今日もよく晴れた、穏やかな天気の一日となりました。そんな中、私は相変わらず我が家で小学校勤務へ向けての内職作業に勤しんでいました。
ところで、昨日
バッハの《ヴァイオリンとチェンバロのためのソナタ》について書きましたが、バッハは自身の作品を様々なかたちに編曲してもいますので、今回はそのことについて書いてみたいと思います。今回とりあげるのは、ヴァイオリン独奏曲の金字塔的作品である《無伴奏ヴァイオリンのためのソナタとパルティータ》から、パルティータ第3番ホ長調 BWV1006の第1曲目『プレリュード』です。
《無伴奏ヴァイオリンのためのソナタとパルティータBWV1001〜1006》は、3曲ずつのソナタ(BWV番号は奇数)とパルティータ(BWV番号は偶数)合計6曲からなるもので、ヴァイオリン独奏曲として今日では古今の名作の筆頭に数えられ、『ヴァイオリン音楽の旧約聖書』とも称えられています。作曲時期は1720年、バッハが35歳の頃で、ケーテン宮廷楽長として音楽好きの君主レオポルト侯に仕え、多くの世俗曲(協奏曲、室内楽曲)を書いていた頃の楽曲です。
バッハの時代にはこのような無伴奏のヴァイオリン曲というのは人気があったようで、バッハ以前にも様々な作曲家が作品を作曲していました。たとえばイタリアのフランチェスコ・ジェミニアーニ(1687〜1762)、ドイツのハインリヒ・イグナツ・フランツ・フォン・ビーバー(1644〜1704)やヨハン・ゲオルク・ピゼンデル(1687〜1755)といった作曲家が試みていて、優れた作品を残しています。

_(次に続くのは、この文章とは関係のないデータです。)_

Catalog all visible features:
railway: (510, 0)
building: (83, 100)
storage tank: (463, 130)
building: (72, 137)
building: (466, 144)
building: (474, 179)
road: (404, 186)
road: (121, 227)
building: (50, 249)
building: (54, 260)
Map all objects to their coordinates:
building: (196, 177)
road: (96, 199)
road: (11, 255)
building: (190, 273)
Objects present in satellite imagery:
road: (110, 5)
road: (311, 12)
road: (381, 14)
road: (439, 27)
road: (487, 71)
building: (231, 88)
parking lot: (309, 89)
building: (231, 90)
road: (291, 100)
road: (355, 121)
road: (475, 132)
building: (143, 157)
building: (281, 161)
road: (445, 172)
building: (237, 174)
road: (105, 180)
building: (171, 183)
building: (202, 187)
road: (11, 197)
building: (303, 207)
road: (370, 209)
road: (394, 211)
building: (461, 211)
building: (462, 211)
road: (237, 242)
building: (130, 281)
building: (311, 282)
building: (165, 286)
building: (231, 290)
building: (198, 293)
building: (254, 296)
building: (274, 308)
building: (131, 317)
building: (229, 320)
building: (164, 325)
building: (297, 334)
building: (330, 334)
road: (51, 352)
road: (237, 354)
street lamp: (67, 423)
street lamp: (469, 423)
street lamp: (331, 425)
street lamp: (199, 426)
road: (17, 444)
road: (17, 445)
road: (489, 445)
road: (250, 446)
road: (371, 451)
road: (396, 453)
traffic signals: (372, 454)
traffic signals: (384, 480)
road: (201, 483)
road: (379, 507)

このバッハの《無伴奏ヴァイオリンのためのソナタとパルティータ》は特にピゼンデルの影響が指摘されていて、バッハはビゼンデルとも交流があったことから、ヴァイオリン奏者としても名高かったピゼンデルのために書いたのではないか…とも推定されています。ところが古典派以降になるとこの無伴奏という形式はパッタリと流行らなくなり、次に無伴奏ヴァイオリン音楽が登場するのは20世紀に入ってからのウジェーヌ・イザイ(1858〜1931)やバルトーク・ベーラ(1881〜1945)らを待たなければなりません。
話を戻して、バッハの《無伴奏ヴァイオリンのためのパルティータ 第3番 ホ長調 バッハ 無伴奏ヴァイオリンのためのソナタとパルティータBWV1006》は一般的な組曲の配列からは大きく逸脱して、最も自由に振る舞っています。そのために全6曲の中では最も明るく、最も華麗な音楽になっています。
また全6曲の中では比較的演奏しやすい作品であるため、昔からコンサートピースとしても高い人気を持っています。特に第3楽章の『ガヴォット』は、《無伴奏ヴァイオリンのためのソナタとパルティータ》という曲名を知らない人でもどこかで一度は耳にしたことがある有名な旋律です。
そんなわけで、今日はバッハ自身による編曲の妙を聴き比べていただきたいと思います。先ずは原曲である《無伴奏ヴァイオリンのためのパルティータ 第3番 ホ長調 BWV1006》のプレリュードを、川畠成道氏の独奏でお楽しみください。
後にバッハは自身の手で、このパルティータを1オクターヴ下げてリュート用に編曲しています。ヴァイオリンだけでは表現しきれなかったバスパートがつけられ、原曲とはまた違った豊かな響きを感じることができます。
ということで、次にそのリュートバージョン《パルティータ ホ長調 BWV1006a》のプレリュードをお聴きいただきたいと思います。今村泰典氏のバロックリュートによる演奏で、より重厚さの加わった姿をお楽しみください。
更にこのプレリュードは、教会音楽であるカンタータの冒頭を飾るシンフォニアにも転用されています。それがカンタータ第29番《神よ、我ら汝に感謝せん》です。
このカンタータはライプツィヒ市の公の行事の為に作られた事もあり、ティンパニにトランペット3本を加えた祝祭的で華やかなカンタータです。そして、その冒頭のオルガン協奏曲かのようなシンフォニアに《無伴奏ヴァイオリンのためのパルティータ 第3番》のプレリュードが、ニ長調に一音下げて使われています。
というわけで、プレリュードをバッハ自身が編曲したカンタータ第29番《神よ、我ら汝に感謝せん》のシンフォニアをお聴きいただきたいと思います。ネーデルラント・バッハ・ソサエティの演奏で、ものすごく華やかな姿になったプレリュードをお楽しみください。